Dataset entries:
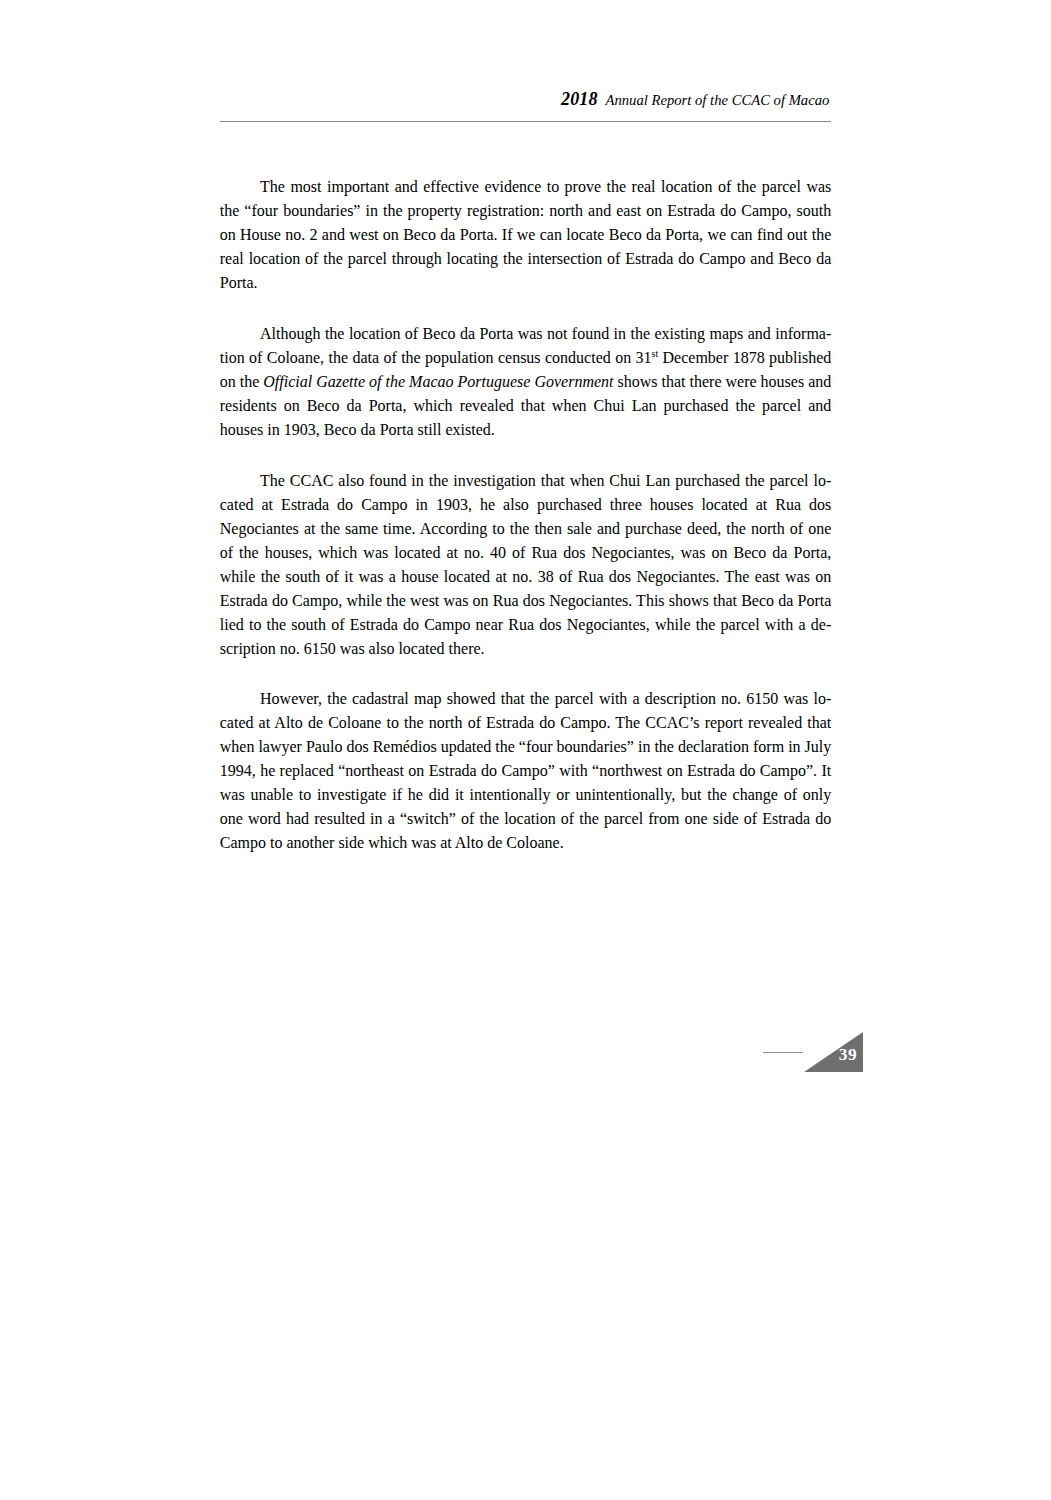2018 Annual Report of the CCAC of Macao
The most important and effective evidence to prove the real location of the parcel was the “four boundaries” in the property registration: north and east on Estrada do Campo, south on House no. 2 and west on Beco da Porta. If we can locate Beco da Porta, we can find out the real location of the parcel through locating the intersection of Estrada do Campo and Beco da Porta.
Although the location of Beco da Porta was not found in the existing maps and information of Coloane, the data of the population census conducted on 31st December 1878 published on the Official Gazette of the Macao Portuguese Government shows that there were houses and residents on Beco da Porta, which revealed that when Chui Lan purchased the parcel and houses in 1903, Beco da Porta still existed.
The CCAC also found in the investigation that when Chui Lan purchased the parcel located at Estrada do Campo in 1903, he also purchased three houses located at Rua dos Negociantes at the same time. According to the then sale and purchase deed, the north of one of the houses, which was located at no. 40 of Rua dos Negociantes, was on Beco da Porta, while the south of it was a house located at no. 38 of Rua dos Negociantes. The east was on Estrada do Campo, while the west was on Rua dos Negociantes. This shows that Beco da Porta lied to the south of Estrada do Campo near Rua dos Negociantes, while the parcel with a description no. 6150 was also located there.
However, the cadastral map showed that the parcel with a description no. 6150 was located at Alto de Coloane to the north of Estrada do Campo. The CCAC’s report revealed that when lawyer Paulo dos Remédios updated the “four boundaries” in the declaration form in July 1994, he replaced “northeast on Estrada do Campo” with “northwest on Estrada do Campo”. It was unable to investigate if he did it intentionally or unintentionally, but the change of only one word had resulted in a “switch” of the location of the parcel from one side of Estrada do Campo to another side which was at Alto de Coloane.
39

EXERCISE INSTRUCTIONS:
No picture should be included when the data are set down again exactly.

EXERCISE RESULT:
2018 Annual Report of the CCAC of Macao
The most important and effective evidence to prove the real location of the parcel was the “four boundaries” in the property registration: north and east on Estrada do Campo, south on House no. 2 and west on Beco da Porta. If we can locate Beco da Porta, we can find out the real location of the parcel through locating the intersection of Estrada do Campo and Beco da Porta.
Although the location of Beco da Porta was not found in the existing maps and information of Coloane, the data of the population census conducted on 31st December 1878 published on the Official Gazette of the Macao Portuguese Government shows that there were houses and residents on Beco da Porta, which revealed that when Chui Lan purchased the parcel and houses in 1903, Beco da Porta still existed.
The CCAC also found in the investigation that when Chui Lan purchased the parcel located at Estrada do Campo in 1903, he also purchased three houses located at Rua dos Negociantes at the same time. According to the then sale and purchase deed, the north of one of the houses, which was located at no. 40 of Rua dos Negociantes, was on Beco da Porta, while the south of it was a house located at no. 38 of Rua dos Negociantes. The east was on Estrada do Campo, while the west was on Rua dos Negociantes. This shows that Beco da Porta lied to the south of Estrada do Campo near Rua dos Negociantes, while the parcel with a description no. 6150 was also located there.
However, the cadastral map showed that the parcel with a description no. 6150 was located at Alto de Coloane to the north of Estrada do Campo. The CCAC’s report revealed that when lawyer Paulo dos Remédios updated the “four boundaries” in the declaration form in July 1994, he replaced “northeast on Estrada do Campo” with “northwest on Estrada do Campo”. It was unable to investigate if he did it intentionally or unintentionally, but the change of only one word had resulted in a “switch” of the location of the parcel from one side of Estrada do Campo to another side which was at Alto de Coloane.
39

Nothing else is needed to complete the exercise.